Halle/Magdeburg l Zum dritten Mal in Folge ist Tobias Friebertshäuser am heutigen Mittwoch im Landespokal-Finale dabei. 2013 gewann der 27-Jährige mit dem 1. FC Magdeburg den Pott, 2014 gehörte er ebenfalls zum FCM-Kader, fehlte aber aufgrund einer Verletzung beim 3:0-Endspielsieg gegen den Halleschen FC.

Am Mittwoch geht es wieder gegen den Drittligisten, diesmal im Stadtduell mit dem Oberligisten VfL Halle 96. Für den Gröninger könnte es Höhepunkt und Abschluss seiner Karriere zugleich werden.

"Wir können befreit aufspielen und haben nichts zu verlieren", sagte Friebertshäuser am Dienstag. Nachdem der Abwehrspieler im Sommer 2014 beim 1. FC Magdeburg keinen Vertrag mehr bekommen hatte, wechselte er in die 5. Liga. Beim Tabellensiebten bildet er seitdem mit dem ehemaligen Magdeburger und Kumpel Matthias von der Weth eine Achse. Beide sind in der jungen Mannschaft so etwas wie die Leitwölfe. "Der Druck liegt beim HFC. Ich denke, es könnte was gehen für uns", glaubt Friebertshäuser, dessen Mannschaft auf dem Weg ins Finale unter anderem auch Germania Halberstadt ausschaltete.

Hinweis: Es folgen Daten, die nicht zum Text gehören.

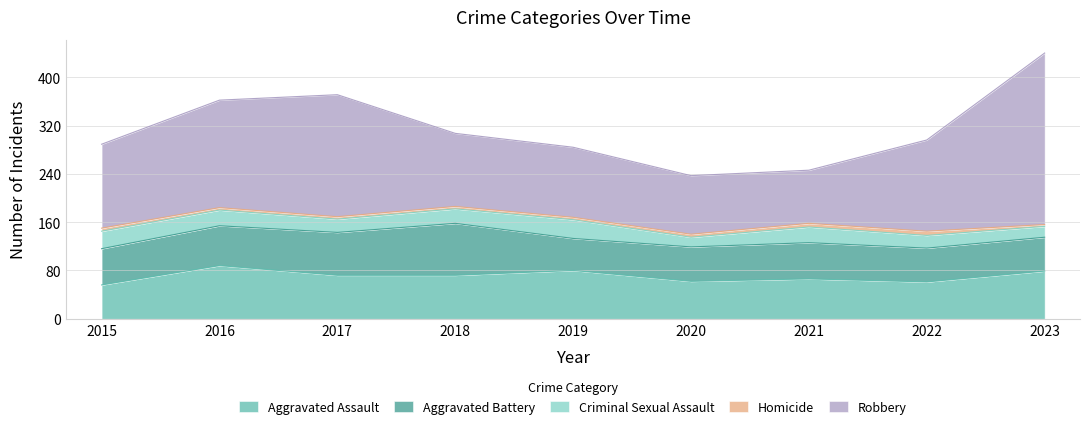

What value does the Homicide series have at 2015?

5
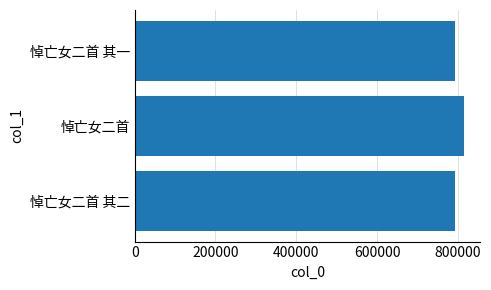

Are the bars horizontal?

Yes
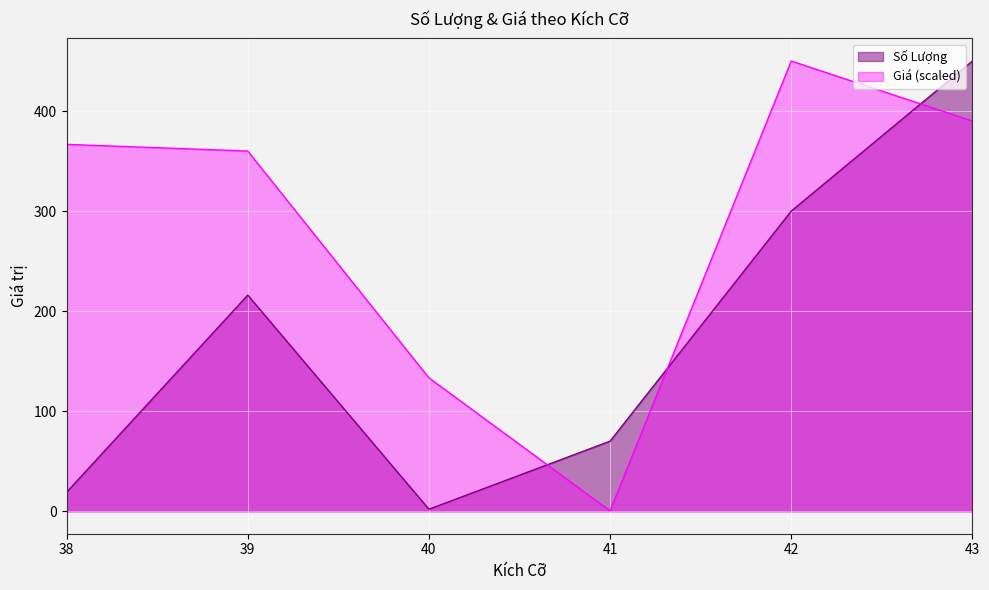

True or false: Giá has a value of 133.3 at 40.0.

True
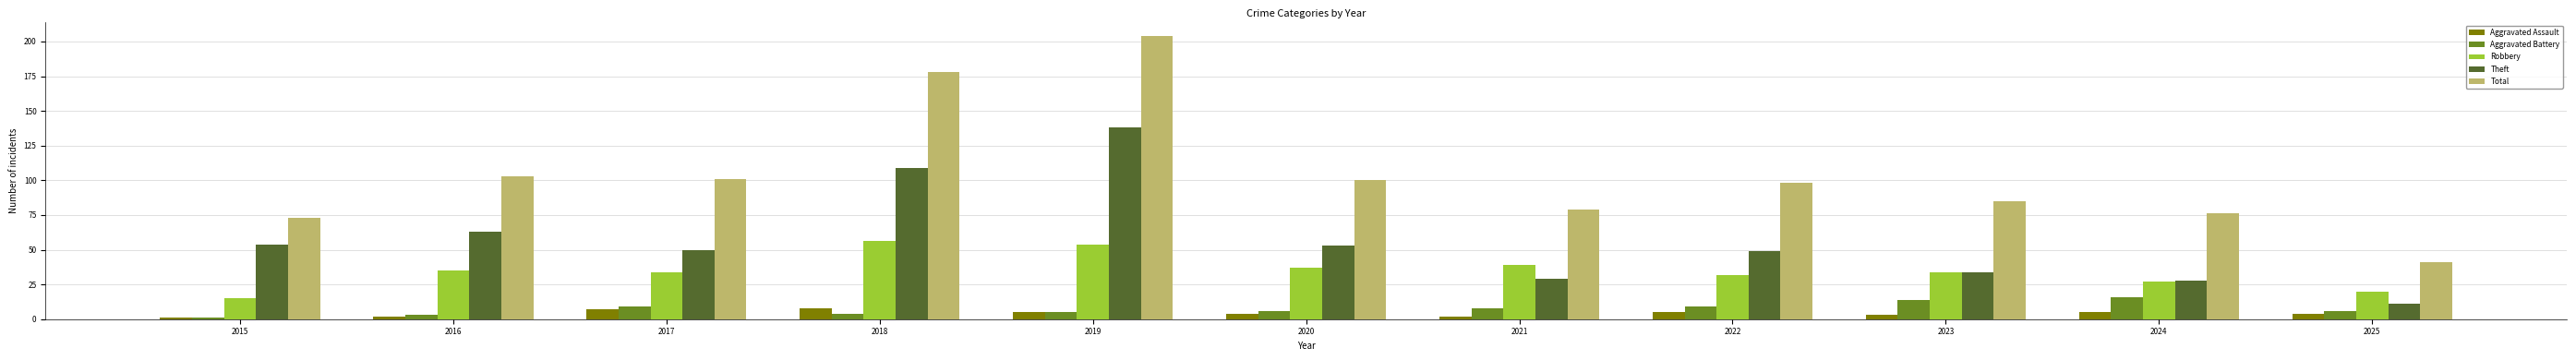

Which category has the lowest value in the Total series?

2025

Nach der Saison ist Schluss für Friebertshäuser mit dem Fußball. "Ich wollte eigentlich schon im Vorjahr aufhören, als meine Zeit beim FCM zu Ende ging. Wenn jetzt nichts Höherklassiges mehr kommt, werde ich aufhören. Aber es ist auch klar: In meinem Alter ist es schwer, noch mal ganz oben anzugreifen", sagte Friebertshäuser, der einst vom Profi-Fußball geträumt hatte. Stattdessen wird er im väterlichen Baubetrieb einsteigen. "Aber ich habe keine Wehmut, hatte eine schöne Zeit, vor allem beim FCM." Und vielleicht kommt ja noch mal als Krönung der Landespokal hinzu.

Das Finale wird geleitet von Felix-Benjamin Schwermer (TuS Magdeburg-Neustadt). Der MDR überträgt live im Internet.